**EXERCISE OBJECTIVE**
Find every line in the records below that contains the string "Einbürg" and copy each of those lines.

Collected data:
━━━

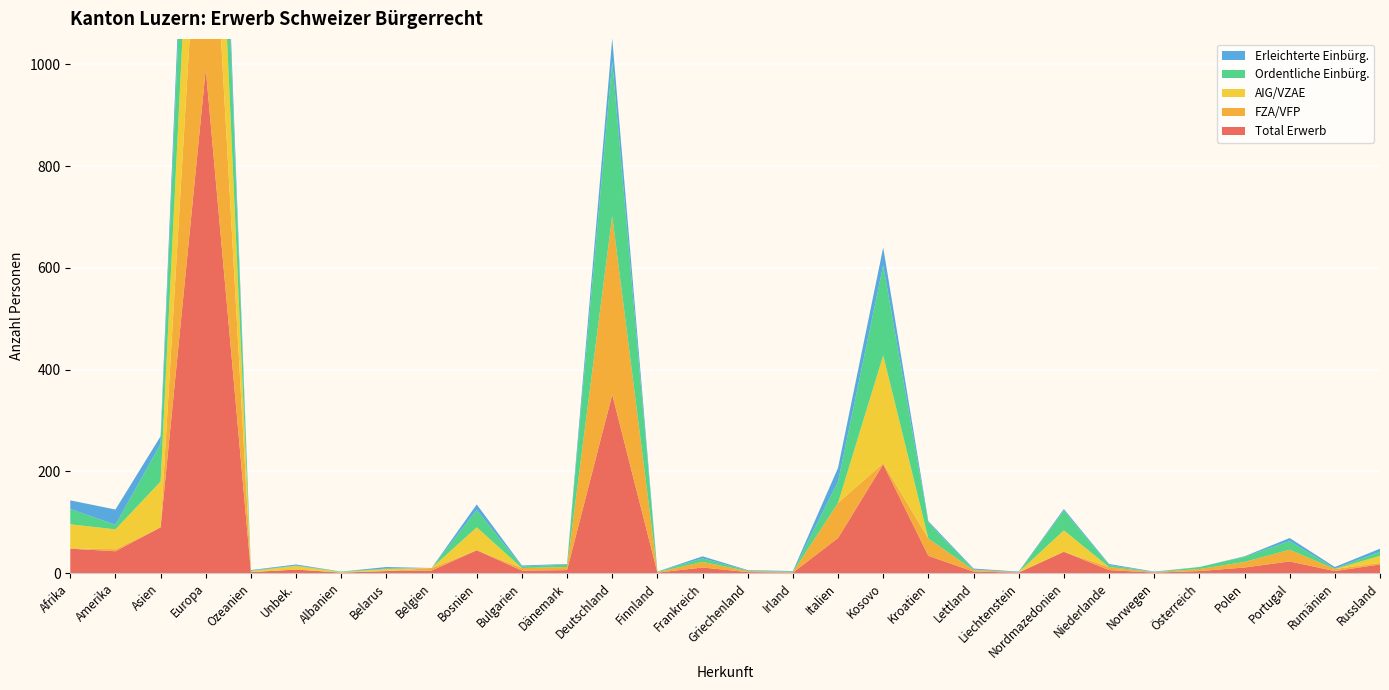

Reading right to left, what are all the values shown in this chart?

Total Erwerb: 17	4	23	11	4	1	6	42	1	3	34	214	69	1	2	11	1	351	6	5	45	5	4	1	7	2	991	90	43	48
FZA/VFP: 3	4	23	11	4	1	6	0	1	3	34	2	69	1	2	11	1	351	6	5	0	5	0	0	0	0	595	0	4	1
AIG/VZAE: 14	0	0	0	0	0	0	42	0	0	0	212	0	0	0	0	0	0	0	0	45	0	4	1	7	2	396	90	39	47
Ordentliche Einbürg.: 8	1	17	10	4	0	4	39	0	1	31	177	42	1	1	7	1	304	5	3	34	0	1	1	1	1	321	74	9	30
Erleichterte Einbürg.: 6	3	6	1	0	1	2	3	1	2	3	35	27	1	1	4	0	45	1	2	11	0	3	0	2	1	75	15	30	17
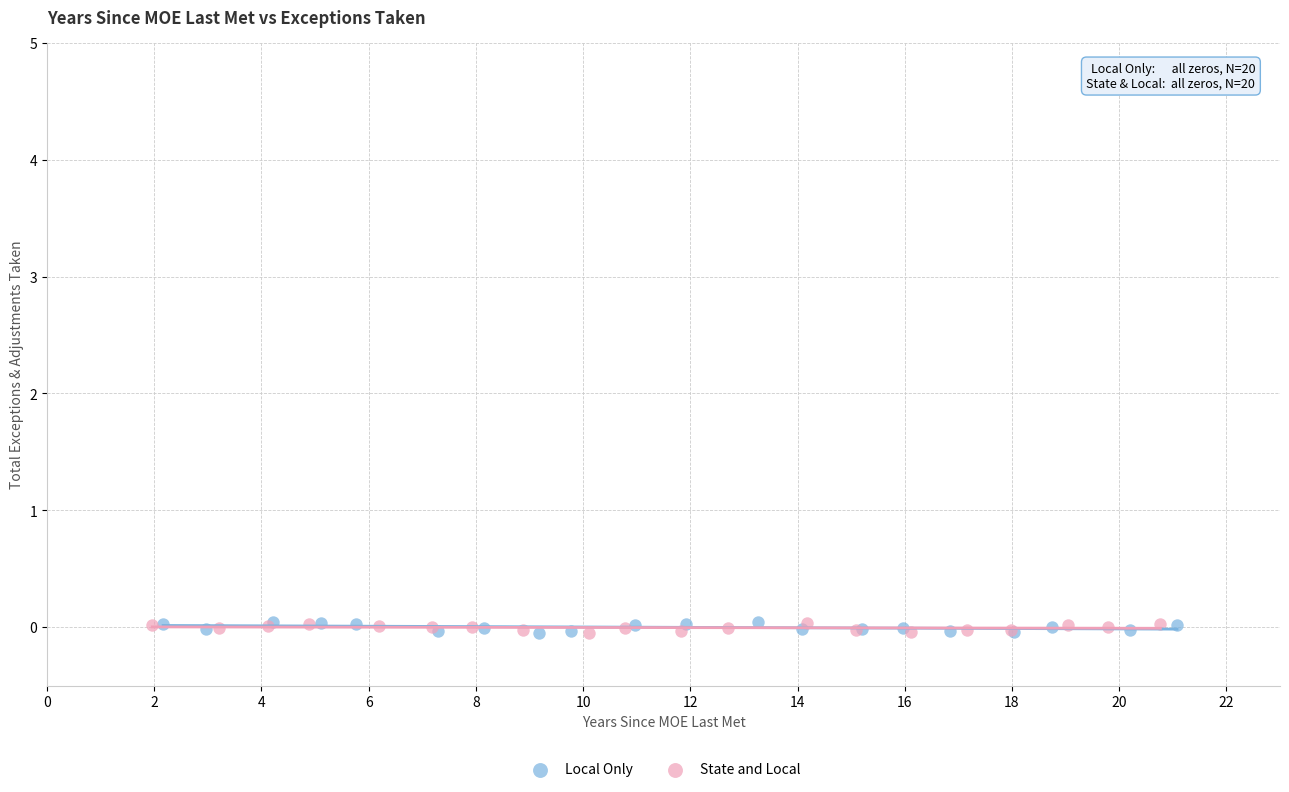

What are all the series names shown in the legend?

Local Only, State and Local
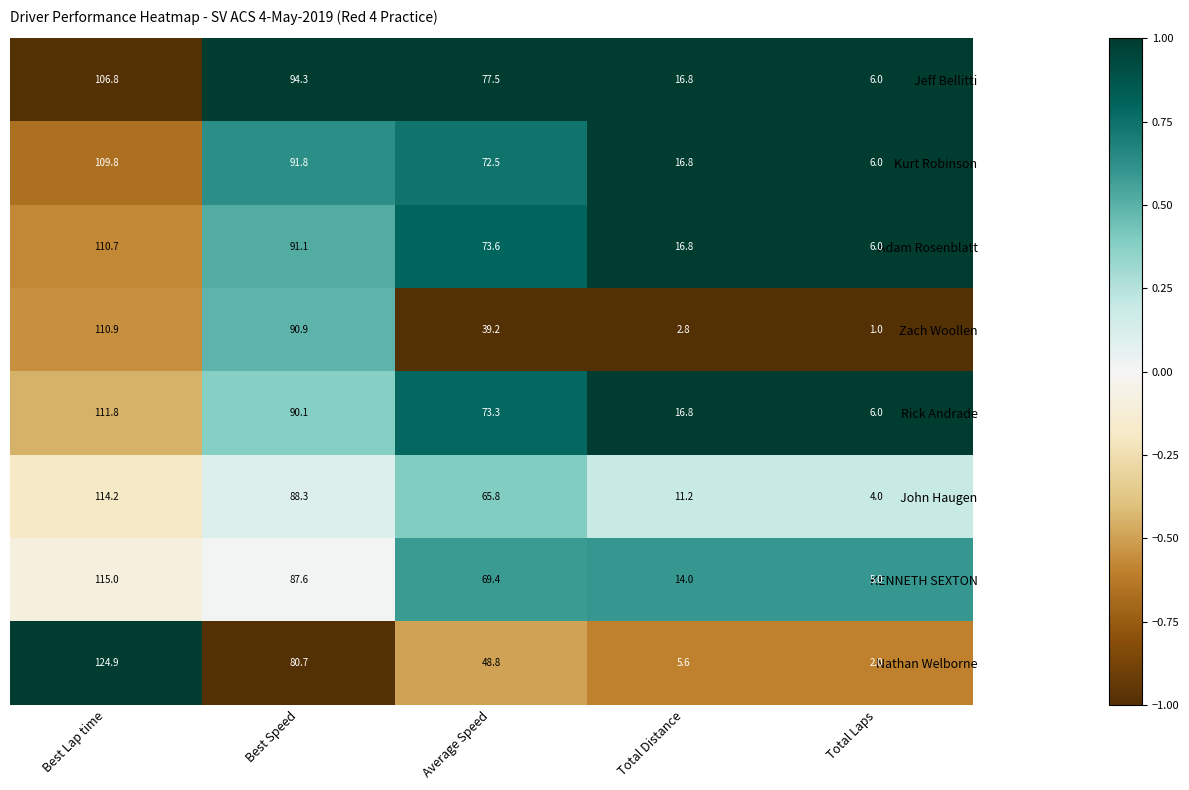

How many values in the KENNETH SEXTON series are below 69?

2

━━━

**SOLUTION TO THE PROBLEM**
Ordentliche Einbürg.: 8	1	17	10	4	0	4	39	0	1	31	177	42	1	1	7	1	304	5	3	34	0	1	1	1	1	321	74	9	30
Erleichterte Einbürg.: 6	3	6	1	0	1	2	3	1	2	3	35	27	1	1	4	0	45	1	2	11	0	3	0	2	1	75	15	30	17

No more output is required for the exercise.